• Columbia University Press
Only by inhabiting Dao (the Way of Nature) and dwelling in its unity can humankind achieve true happiness and freedom, in both life and death. This is Daoist philosophy's central tenet, espoused by the person―or group of people―known as Zhuangzi (369?-286? B.C.E.) in a text by the same name. To be free, individuals must discard rigid distinctions between good and bad, right and wrong, and follow a course of action not motivated by gain or striving. When one ceases to judge events as good or bad, man-made suffering disappears and natural suffering is embraced as part of life.
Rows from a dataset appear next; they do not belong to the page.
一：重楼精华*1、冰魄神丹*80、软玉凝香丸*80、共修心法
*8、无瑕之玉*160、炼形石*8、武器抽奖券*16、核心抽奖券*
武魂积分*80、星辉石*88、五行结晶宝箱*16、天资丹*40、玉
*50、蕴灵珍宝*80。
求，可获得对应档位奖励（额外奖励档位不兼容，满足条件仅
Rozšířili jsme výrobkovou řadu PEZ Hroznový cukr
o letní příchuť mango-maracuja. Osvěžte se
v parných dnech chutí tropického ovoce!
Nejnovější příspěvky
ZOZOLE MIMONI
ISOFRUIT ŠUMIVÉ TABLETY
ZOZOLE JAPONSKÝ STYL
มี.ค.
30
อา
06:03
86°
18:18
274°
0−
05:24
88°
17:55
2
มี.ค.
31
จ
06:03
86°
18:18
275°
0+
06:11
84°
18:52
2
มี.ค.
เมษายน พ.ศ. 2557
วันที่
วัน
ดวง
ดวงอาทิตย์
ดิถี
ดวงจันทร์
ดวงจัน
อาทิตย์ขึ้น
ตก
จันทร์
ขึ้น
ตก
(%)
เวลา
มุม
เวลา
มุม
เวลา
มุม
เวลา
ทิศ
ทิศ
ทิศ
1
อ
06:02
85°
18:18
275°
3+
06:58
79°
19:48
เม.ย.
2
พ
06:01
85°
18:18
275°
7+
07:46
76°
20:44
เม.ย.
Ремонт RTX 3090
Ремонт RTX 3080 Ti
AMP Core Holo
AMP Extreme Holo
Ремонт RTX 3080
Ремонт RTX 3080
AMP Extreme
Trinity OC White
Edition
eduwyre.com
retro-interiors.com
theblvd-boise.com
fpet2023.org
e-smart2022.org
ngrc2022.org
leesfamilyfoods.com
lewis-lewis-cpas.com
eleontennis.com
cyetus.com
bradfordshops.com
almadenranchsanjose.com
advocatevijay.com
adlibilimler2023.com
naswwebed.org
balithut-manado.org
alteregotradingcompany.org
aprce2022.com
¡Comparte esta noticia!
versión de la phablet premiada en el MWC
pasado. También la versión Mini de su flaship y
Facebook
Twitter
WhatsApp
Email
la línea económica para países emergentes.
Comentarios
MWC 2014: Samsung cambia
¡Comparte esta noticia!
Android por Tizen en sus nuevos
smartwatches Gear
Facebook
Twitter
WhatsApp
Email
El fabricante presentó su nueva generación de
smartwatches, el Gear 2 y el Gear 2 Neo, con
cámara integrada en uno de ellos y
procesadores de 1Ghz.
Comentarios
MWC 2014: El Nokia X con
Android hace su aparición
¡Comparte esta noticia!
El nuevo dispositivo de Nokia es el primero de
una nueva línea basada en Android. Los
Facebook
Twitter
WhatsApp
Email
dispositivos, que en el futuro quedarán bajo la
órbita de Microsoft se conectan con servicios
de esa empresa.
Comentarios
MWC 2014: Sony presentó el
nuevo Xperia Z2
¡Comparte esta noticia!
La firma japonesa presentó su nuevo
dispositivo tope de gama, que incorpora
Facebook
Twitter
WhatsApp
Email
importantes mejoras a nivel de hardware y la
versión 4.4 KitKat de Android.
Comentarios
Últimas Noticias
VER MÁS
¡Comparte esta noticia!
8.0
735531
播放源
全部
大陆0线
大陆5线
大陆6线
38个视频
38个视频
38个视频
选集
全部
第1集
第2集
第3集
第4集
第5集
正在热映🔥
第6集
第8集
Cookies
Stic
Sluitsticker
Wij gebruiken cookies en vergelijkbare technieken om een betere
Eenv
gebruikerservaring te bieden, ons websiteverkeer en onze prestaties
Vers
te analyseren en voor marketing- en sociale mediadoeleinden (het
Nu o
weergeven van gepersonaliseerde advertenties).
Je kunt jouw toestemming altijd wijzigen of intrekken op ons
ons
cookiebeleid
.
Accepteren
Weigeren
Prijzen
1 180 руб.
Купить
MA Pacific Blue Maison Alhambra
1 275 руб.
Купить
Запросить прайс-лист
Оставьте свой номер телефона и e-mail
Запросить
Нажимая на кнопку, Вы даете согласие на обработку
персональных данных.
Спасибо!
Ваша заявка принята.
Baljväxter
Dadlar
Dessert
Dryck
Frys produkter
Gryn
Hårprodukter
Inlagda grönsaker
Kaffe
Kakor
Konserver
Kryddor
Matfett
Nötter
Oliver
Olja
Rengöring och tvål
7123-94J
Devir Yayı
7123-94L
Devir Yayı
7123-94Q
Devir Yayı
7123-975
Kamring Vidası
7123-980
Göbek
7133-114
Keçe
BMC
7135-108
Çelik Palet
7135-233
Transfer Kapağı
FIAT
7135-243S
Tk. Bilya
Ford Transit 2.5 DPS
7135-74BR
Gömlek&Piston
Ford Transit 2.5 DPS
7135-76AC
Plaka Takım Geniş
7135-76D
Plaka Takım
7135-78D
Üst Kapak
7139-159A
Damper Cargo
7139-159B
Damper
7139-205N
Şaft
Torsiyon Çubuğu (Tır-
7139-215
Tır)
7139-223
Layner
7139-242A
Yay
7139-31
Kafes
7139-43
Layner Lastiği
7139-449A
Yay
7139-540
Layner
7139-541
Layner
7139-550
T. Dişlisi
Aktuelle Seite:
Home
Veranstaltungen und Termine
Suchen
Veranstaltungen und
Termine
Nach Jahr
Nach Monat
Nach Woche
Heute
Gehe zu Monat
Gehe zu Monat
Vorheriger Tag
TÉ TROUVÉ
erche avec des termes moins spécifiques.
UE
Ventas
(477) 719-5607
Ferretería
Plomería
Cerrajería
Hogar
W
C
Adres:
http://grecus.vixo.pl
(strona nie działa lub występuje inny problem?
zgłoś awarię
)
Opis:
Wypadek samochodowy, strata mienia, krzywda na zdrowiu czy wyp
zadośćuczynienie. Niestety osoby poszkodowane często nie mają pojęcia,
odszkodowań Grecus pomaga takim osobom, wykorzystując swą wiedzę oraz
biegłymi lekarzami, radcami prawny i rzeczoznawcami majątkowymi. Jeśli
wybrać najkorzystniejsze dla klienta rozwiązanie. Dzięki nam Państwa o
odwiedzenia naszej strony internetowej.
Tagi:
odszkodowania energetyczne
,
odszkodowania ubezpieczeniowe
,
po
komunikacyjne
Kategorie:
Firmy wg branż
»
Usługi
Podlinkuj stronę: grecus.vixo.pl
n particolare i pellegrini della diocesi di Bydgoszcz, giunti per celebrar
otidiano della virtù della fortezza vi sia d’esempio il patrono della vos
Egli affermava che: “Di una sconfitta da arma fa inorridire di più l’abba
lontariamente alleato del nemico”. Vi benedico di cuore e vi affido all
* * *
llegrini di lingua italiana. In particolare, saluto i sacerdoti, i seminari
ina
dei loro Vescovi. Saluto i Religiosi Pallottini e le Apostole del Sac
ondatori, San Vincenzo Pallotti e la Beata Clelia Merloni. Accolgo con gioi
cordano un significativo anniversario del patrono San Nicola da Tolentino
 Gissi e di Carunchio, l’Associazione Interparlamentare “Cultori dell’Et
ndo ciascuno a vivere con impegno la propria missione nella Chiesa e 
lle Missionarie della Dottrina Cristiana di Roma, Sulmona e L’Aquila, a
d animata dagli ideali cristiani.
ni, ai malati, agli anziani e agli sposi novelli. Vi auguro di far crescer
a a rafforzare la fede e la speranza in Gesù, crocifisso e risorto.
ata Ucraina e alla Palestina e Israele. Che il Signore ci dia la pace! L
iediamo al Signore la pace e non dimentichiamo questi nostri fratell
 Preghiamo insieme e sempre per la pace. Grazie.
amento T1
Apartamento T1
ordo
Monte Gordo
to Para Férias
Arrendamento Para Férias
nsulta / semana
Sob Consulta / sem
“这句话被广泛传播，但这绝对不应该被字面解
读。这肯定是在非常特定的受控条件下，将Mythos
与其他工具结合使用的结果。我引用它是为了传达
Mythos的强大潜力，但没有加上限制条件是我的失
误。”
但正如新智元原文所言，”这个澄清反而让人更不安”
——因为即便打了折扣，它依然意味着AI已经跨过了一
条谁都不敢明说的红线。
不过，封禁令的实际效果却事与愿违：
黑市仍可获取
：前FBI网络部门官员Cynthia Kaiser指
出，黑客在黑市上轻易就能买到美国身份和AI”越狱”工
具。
Zhuangzi elucidates this mystical philosophy through humor, parable, and anecdote, deploying non sequitur and even nonsense to illuminate a truth beyond the boundaries of ordinary logic. Boldly imaginative and inventively worded, the Zhuangzi floats free of its historical period and society, addressing the spiritual nourishment of all people across time. One of the most justly celebrated texts of the Chinese tradition, the Zhuangzi is read by thousands of English-language scholars each year, yet only in the Wade-Giles romanization. Burton Watson's pinyin romanization brings the text in line with how Chinese scholars, and an increasing number of other scholars, read it.
Burton Watson...possesses all the qualities which distinguish a master translator. As a craftsman and as a poet, he has inspired and challenged two generations. ― ASIAN AFFAIRS
Translation of any of the classics...from the hand of Burton Watson is an event to be welcomed with gratitude. ― JOURNAL OF ASIAN STUDIES
Burton Watson has taught at Columbia, Stanford, and Kyoto Universities and is one of the world's best-known translators of Chinese and Japanese works. His translations include The Demon at Agi Bridge and Other Japanese Tales, The Analects of Confucius, The Tales of the Heike, and The Lotus Sutra; the writings of Zhuangzi, Mozi, Xunzi, and Han Feizi; The Columbia Book of Chinese Poetry; and Records of the Grand Historian.